PSİKOTERAPİST ŞEYDA BETÜL KILIÇ
Gün yeni başlamış olsa da uyanmak istemiyoruz kimi zaman. Yataktan kalkmak, güne başlamak için yanındakilere günaydın demek bile büyük bir iş oluveriyor. Üzerimize doğan güneşe inat, ruhumuzda hala karanlığı, geceyi yaşıyoruz. Yaşanacaklar ve yaşanması gerekenler bir köşede, paketi açılacak bir hediye zarafetinde bize sunulmuş olsa da, yaşamak eylemi yorucu ve enerji hissetmiyoruz. Belli ki bizi bekleyen sıralı işlerimiz var ama bu işlere harcanacak güç yok gibi. Akademik işler, rutin işler, sosyal işler, ekonomi ile ilgili işler… Maalesef hepsi beklemede…
Tembellik; eylemsizliği seçme ve eylemsizlikten beslenme ve hatta haz alma eylemi olarak karşımıza çıkar. En belirgin özelliği; yorgunluk hissiyle karıştırılmasıdır. Hedeflerin giderek bulanıklaşması, aktivitelerin gereksizmiş gibi algılanması yani algıda çarpıtma tembellikte çok yoğun görülür. Akla gelebilecek her türlü fiili erteleyerek her gün biraz daha kronikleşen tembellik, sorumsuzluk kavramıyla iyice perçinlenir. Sorumluluktan her gecen gün uzaklaşan bireyler tembellik illetiyle savaşacak özgün mücadeleyi bir an önce başlatmalı ve ‘’TEMBEL İNSAN’’ stigmasından derhal kurtulmalıdır. Ailemiz içinde kimliğini arayan ergenlere karşı çokça ve kolayca sarf edilen tembel sözü, kendilerinin bu sıfatı kolayca kabulünü kolaylaştıracaktır.
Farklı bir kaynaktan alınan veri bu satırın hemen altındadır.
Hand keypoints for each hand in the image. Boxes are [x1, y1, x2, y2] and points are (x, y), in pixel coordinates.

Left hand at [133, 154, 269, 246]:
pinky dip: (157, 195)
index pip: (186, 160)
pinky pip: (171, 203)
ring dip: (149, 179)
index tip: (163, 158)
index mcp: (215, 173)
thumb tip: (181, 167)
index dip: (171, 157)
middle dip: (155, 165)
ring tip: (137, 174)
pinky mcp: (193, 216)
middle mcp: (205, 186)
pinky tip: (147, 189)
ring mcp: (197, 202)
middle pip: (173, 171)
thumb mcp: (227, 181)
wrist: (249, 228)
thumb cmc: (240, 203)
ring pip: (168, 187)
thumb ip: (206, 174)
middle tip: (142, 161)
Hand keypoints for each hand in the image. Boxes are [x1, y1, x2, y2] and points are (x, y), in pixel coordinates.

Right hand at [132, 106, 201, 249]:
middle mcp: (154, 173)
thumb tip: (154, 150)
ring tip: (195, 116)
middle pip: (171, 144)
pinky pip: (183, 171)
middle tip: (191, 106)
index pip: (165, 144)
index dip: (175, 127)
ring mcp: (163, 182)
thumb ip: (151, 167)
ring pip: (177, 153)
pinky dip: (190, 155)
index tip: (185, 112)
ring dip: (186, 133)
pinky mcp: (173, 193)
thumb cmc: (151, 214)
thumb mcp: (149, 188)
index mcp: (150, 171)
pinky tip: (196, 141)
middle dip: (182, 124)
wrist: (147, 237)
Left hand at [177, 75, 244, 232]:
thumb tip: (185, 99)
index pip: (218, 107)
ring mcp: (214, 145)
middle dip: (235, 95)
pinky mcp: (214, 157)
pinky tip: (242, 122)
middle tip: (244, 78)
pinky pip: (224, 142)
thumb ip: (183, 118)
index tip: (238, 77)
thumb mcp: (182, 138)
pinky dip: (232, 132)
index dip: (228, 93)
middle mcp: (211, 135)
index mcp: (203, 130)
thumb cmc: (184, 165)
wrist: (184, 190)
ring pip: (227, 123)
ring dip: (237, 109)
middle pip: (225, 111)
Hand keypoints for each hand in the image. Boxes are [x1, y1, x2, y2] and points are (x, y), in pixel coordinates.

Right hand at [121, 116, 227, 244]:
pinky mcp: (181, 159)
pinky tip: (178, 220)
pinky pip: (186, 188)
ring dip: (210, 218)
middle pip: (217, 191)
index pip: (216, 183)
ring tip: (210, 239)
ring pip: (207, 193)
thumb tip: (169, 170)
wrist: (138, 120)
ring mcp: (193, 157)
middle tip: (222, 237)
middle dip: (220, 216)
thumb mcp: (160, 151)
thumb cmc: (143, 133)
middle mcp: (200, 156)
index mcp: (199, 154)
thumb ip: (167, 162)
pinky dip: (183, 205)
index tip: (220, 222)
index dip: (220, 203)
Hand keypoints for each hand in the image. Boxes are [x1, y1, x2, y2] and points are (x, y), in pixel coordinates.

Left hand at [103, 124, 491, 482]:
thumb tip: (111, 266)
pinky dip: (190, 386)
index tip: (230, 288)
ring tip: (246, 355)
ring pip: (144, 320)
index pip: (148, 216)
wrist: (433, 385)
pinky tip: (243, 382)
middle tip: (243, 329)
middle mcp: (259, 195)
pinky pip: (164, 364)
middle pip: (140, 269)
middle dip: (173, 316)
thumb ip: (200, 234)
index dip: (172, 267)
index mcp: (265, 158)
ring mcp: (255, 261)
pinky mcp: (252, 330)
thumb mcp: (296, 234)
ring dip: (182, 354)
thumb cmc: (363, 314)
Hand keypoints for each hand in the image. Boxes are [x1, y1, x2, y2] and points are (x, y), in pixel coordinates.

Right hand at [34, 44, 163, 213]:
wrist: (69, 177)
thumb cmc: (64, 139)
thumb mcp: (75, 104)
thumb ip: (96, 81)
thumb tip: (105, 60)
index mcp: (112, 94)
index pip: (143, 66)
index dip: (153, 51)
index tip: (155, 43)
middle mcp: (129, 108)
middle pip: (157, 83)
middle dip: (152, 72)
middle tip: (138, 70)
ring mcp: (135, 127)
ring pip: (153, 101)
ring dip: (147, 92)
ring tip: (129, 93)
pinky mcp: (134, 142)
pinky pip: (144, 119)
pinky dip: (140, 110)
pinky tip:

Asla çocuğunuza TEMBEL demeyin. Bunun yerine hangi durumların onun aktif olmasının önüne geçtiğini birlikte konuşun ve belirleyin. Sinsice ilerleyen bir hastalık gibi giderek karakterimize tutunuveren tembellik sıkıntısı ile mücadele etmeliyiz. Gençlerimize ve çocuklarımızı bu kavramdan uzak tutmak için tembel olmayan ebeveynler olmak zorundayız. Ergenler ve çocuklardaki tembellik, çoğu zaman tembelliğin işlevine inandıkları için benimsenir. Gençlere, çocuklara küçük yaşta sorumluluklar vererek, gerçekten müdahale etmeden, neyi nasıl yapacağını, büyük bir sabırla anlatarak ve en önemlisi de mükemmel beklentilerimizi küçülterek tembellikten onları uzaklaştırabiliriz.
Ebeveyn tembelliği; aile içindeki rol dağılımına içten isyanla başlar. Birey kendisi dahil hiç kimse için gerekli, özenli zaman programı yapmaz. Gerekli durumlarda bile kontrol hissini gerçekleştirmez. Sevmeye, okşamaya, emeğe üşenir ve duyguları donuk bir anne yahut baba kimliği karşımıza çıkar. Duygusal tembellik içinde kişi, duygularını dahi belirtemez olur.
Tembelliği kronik yorgunluktan ayıralım mı?
Yorgunluk hissi genellikle bir aktiviteyi takiben belirgin bir şekilde ortaya çıkar ve organik olarak ta hissedilir. Özellikle kaslarda yoğun bir düzeyde fark edilir. Fakat kronik yorgunluk sendromun da; her hangi bir aktivitede bulunmadan yorgunluk hissedilir. Genellikle yorgunluk, dinlenme ile geçmez. Güçsüzlük hiçbir fiziksel, bedensel eksiklikten kaynaklanmaz. Kronik şekilde yaygın, belirgin bir kişilik özelliği gibi görülür. Kronik olarak hissedilen yorgunluk hissi, kişiyi çok sevdiği aktivitelerden uzaklaşmasına neden olur. Rutin işlerinizi yapamaz hale getirerek sosyal hayatınızı da sekteye uğratır.
Eğer kendinizi güçsüz ve yılgın hissediyorsanız, sosyallikten uzaklaştıysanız, rutin işlerinizi yerine getiremiyorsanız, arkadaşlarınızdan uzaklaştıysanız önlem alma zamanı gelmiş demektir. Kendinizde fark ettiğiniz tembellik yahut kronik yorgunluk sendromu çözümlenebilir ve çözümlediğinizde yaşam kaliteniz artacaktır. Tek yapmanız gereken fark etmek ve önlem almak.